The Pricks are as guilty of this as anyone, and admittedly this little blog habit doesn’t help. Thus even though we have a really great one-but-should-be-two hat restaurant just down the hill from Stately Prick Manor in Sixpenny – the subject of one of this site’s earliest reviews – it was not until we got an email inviting us to a special Sunday lunch cooked by a guest chef that we decided to give the place another burl.
Silly, right? But there’s that novelty thing again. (Oh, and that invitation to lunch? It came with a bill happily paid at the end – don’t get the wrong idea, this ain’t that kinda food blog).
The chef was Nic Wong, a guy who’s been all over town from Rockpool to Billy Kwong, but the big draw was the news that he dives for his own sea urchin – about which more later – and word is he is about to hang out his own shingle over in Potts Point.
The Sixpenny experience remains very Sixpenny, even with someone else on the pans: It’s the same clean Scando-Sydney design, and the service is that same really charming affair where chefs and servers all have a go and everyone’s up for chat and you kinda want to say, hey, pull up a chair and get on this really great riesling, it’s a stunner, mate!
So what of Wong’s cooking? Well, good – really good. A baby shower followed by an engagement party the previous day may or may not have left Mrs Prick feeling a bit tired and emotional but a glass of Champagne and a whole series of pitch-perfect Asian-influenced early-Sunday arvo bar snacks set things right. If in his new place Wong only served snacks like fried kipflers with Japanese green pepper and crumbed (with scales!) mulloway and sweet grilled baby Asian octopus and skewered teriyaki-ish chicken wings with a heaping great ice-cream scoop of rendered and whipped chicken fat (!) for dipping (!!) and milk buns with kombu butter (!!!) we really would cab over after work for beers and nibbles a realistic once a fortnight.

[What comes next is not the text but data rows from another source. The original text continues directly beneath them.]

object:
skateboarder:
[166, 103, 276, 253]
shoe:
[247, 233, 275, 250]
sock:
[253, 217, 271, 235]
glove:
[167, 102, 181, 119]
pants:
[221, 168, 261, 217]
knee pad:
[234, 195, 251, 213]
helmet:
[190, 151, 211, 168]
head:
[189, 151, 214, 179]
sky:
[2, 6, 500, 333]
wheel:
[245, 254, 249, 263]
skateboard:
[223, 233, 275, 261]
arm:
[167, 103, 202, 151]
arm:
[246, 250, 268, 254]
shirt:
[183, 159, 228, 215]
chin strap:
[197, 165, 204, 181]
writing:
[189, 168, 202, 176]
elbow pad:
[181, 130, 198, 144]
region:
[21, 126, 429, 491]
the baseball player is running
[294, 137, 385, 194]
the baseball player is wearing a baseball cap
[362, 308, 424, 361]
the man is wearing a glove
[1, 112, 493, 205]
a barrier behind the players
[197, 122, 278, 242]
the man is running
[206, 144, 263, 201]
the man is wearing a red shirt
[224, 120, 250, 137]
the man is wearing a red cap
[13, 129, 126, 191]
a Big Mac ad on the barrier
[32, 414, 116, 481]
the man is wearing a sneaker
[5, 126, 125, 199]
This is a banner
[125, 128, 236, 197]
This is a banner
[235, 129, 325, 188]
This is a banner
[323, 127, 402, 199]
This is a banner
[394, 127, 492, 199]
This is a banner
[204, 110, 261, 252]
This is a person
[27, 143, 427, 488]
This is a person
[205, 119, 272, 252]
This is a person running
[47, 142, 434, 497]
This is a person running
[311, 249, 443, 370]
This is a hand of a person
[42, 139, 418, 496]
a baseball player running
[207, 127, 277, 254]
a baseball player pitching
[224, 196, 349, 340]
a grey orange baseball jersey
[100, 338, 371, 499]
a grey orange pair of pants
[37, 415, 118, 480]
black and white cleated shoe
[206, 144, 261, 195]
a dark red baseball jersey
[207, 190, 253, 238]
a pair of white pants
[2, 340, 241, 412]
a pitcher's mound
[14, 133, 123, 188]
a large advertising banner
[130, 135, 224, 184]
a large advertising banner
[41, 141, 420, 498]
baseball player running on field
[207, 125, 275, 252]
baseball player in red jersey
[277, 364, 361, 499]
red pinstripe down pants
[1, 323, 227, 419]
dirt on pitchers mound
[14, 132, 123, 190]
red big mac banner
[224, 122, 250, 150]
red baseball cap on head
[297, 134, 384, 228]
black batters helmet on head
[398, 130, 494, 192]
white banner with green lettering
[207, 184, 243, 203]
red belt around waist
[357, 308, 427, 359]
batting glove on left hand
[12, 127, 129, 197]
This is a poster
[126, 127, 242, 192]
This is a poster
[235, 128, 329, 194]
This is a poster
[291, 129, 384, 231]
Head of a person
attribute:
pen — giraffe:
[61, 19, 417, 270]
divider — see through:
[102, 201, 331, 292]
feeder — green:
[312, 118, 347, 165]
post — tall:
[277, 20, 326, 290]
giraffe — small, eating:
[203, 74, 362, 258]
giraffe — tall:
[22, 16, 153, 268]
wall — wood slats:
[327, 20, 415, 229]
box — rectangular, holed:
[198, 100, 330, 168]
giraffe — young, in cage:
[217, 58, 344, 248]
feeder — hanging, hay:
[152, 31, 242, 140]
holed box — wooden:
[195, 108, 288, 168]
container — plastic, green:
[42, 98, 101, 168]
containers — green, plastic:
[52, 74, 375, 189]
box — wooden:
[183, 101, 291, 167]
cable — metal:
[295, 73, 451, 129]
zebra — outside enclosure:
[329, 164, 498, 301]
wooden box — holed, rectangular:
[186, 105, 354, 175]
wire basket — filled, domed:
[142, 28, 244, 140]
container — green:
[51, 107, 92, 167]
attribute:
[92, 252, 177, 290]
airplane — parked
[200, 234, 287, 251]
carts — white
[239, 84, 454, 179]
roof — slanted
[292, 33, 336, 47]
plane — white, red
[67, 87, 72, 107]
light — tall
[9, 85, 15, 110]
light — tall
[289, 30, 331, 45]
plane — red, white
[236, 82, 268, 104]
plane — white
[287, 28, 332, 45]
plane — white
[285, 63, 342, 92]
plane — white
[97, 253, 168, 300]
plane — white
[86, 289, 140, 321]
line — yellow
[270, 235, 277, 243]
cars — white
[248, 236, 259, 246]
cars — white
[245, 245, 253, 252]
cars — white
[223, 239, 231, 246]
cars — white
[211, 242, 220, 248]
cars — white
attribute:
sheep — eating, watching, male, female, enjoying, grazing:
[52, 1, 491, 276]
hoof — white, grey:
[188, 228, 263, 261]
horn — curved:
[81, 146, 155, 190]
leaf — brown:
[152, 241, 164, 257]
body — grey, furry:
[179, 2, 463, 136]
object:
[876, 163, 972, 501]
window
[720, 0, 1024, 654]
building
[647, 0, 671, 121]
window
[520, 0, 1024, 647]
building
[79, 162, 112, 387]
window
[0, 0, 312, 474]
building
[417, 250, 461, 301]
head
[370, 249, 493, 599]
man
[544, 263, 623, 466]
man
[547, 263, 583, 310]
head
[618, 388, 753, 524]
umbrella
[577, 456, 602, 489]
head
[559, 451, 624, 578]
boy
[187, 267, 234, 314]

But it wasn’t all izakaya-style snacks; the kitchen turned out some great proper plates of an afternoon. A cut of David Blackmore wagyu done on hibachis in the kitchen was pure and beefy and backed up by fresh wasabi leaves, which in and of themselves reveal themselves with every crunch with sweetness and heat and horseradishy pepper. There’s an ultimate Japanese-influenced Bloody Mary just waiting to be made in all of this.
A vegetarian plate of pumpkin and glazed chestnuts with raw chestnuts on top makes the second actually good stand-alone non-meat plate of food we have in as many days A piece of hapuku comes simply steamed, gingery with mushrooms and bits of seaweed.
And then of course was the sea urchin. Apologies for working blue, but these may be the sexiest things to come out of the ocean, all salty and silky they were and are – in the words of a long-forgotten writer – like going down on a mermaid.
As expected, sommelier Dan Sharp teed up some great and unexpected pairings (including a sweetish, out-of-far-left-field Romanian rosé), the best bottle being a magnum of 2011 Salomon Undhof Kremstal DAC Reserve ‘Von Stein’ Grüner Veltliner shared around the room, at least one of which will destined for the cellars here if we can shake enough change out of the sofa.
Desserts were, well, hits and misses, to be honest. A sort of passionfruit cannoli encased in white chocolate was yummy on its own, though a very Asian dessert of some sort of shaved ice and set almond milk was just confusing and texturally all off, like eating a breast implant just out of the fridge. Fortunately, a morsel of a light sour cream cake with lemon curd and green tea powder saved the day, along with a couple of generous slugs of Calvados.
The moral of the story? Nic Wong’s a helluva good chef and we look forward to following him in his adventures. And Sixpenny’s a helluva good restaurant where anyone within shooting distance should become a regular, time and resources permitting.